## TEXT
Team Members:
-
Ryan Dennehy
-
Tong Liu
-
Will Paul
Expects a path to a directory of CSVs, either one directory for K-fold cross validation or two folders, one for training and one for testing.
--data Path to single directory for tuning
or
--train To directory for training data
--test To directory for testing data
When a test directory is given it produces duplicates of those files, except this time with it's own predictions for the Q/A and E/M tasks.
Otherwise it prints to the terminal information about its CV performance.
√ More feature extraction techniques (see feature ideas)
√ Combining feature different feature selection techniques with a feature union, possibly in the pipeline, like here?
√ Try feature selection to see how something like SelectKBest or the like would effect results (add it to the GridSearch?)
√ Try lots of different ML algorithms and their various tuning parameters available in Sklearn.
Move the auxiliary verb to beginning of sentence, Subject-auxiliary inversion:
It/PRP is/VBZ snowing/VBG vs. is/VBZ it/PRP snowing?/VBG
Move a modal to the beginning of the sentence.
They/PRP will/MD come/VB vs. Will/MD they/PRP come/VBP
Adding a Wh-* (WDT, WP, WP$, WRB, in treebank) to the beginning of a sentence, also involves some other syntax rules, Wh-fronting (by far the most common in our dataset)
she/PRP often/RB uses/NNS it/PRP vs. how/WRB often/RB does/VBZ she/PRP use/NN it?/PRP
Wh-* tag in within the first 3 tokens of the sentence
[am, is, are, was, were, have, had, has, do, does, did] within the first 3 tokens of the sentence, but not after a NN* tag
[can, could, may, might, must, shall, should, will, would] within the first 3 tokens of the sentence, but not after a NN* tag
√ Syntactic features
Shallow Semantic parsing
Name Entity Recognition

## SOURCE MATERIAL
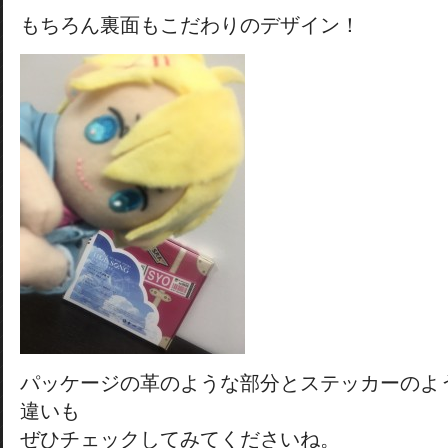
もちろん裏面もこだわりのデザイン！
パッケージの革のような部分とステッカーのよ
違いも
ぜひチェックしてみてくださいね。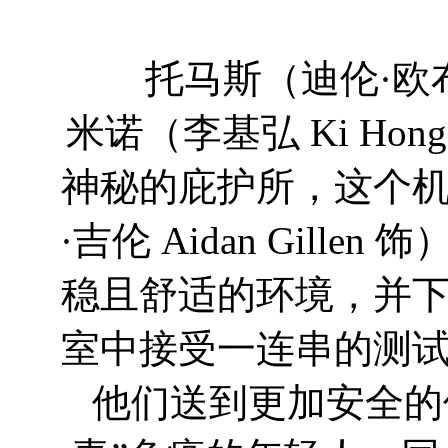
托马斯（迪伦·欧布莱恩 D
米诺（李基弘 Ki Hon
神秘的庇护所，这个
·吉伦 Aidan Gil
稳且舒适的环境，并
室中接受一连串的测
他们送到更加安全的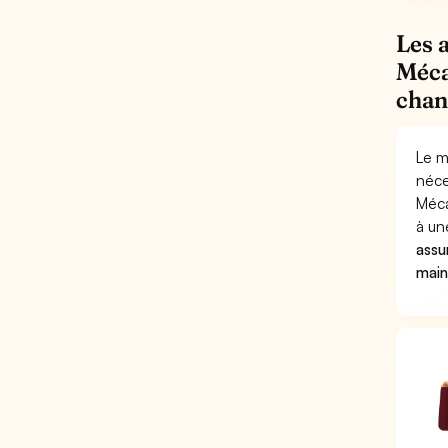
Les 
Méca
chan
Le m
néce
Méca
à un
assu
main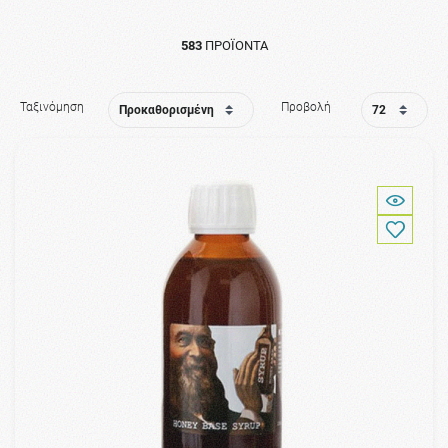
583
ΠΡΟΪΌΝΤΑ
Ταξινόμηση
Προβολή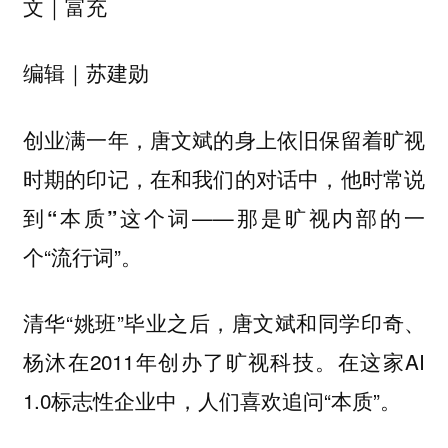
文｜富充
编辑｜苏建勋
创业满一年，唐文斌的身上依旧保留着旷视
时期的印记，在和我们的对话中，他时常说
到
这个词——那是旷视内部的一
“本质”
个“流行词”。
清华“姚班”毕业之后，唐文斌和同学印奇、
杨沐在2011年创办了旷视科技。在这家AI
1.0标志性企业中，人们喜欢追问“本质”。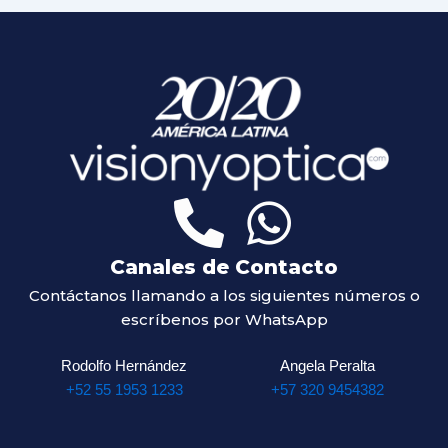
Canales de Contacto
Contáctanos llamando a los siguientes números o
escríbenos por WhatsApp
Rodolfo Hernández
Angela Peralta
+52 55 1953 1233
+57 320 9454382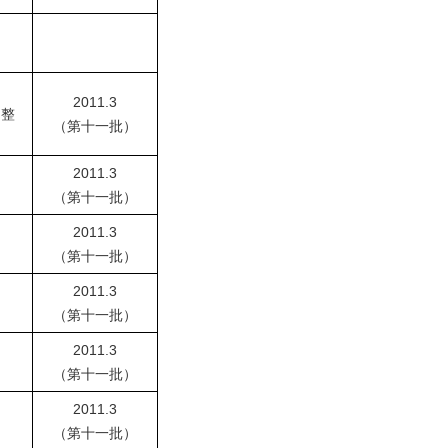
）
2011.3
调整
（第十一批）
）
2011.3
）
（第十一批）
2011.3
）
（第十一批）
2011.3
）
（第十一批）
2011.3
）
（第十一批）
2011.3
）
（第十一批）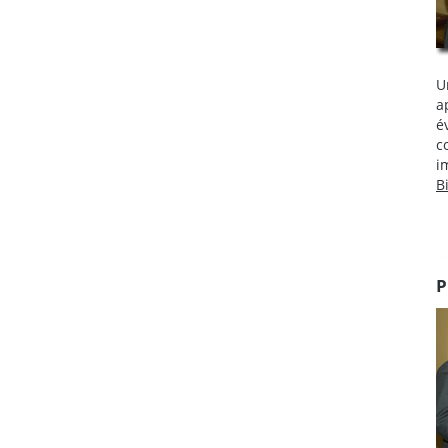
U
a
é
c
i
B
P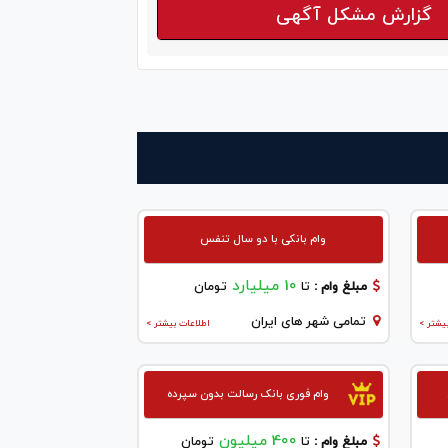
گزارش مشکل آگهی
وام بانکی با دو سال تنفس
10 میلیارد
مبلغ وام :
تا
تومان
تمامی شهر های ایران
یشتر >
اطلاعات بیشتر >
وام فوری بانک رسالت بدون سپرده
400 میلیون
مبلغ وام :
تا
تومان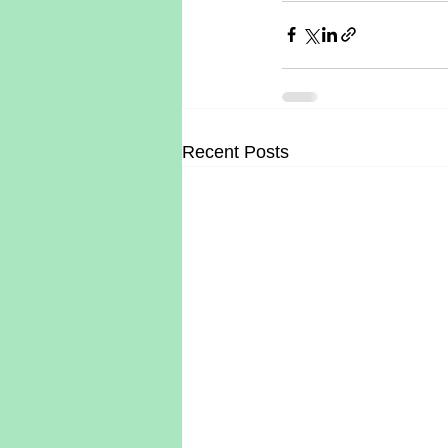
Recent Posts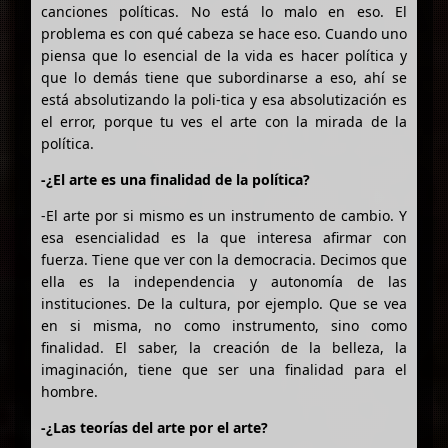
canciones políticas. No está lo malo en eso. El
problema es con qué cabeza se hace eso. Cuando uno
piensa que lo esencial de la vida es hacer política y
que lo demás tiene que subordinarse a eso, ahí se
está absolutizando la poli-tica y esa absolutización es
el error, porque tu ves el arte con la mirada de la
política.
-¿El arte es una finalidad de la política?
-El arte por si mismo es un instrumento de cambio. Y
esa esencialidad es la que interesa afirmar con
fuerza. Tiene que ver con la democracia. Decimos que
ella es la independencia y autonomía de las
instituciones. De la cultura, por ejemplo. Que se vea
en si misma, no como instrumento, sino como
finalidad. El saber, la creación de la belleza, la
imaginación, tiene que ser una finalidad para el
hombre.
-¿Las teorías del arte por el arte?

## BRIEF A
According to the text, what is printed to the terminal when no test directory is given?
## BRIEF B
Rewrite the paragraph in the text that begins "Expects a path to a directory of CSVs" as one shorter sentence that keeps its main facts.

## TASK RESPONSE A
Information about its cross-validation performance.

## TASK RESPONSE B
It takes a path to CSV files: either a single directory for K-fold cross-validation or separate training and testing folders.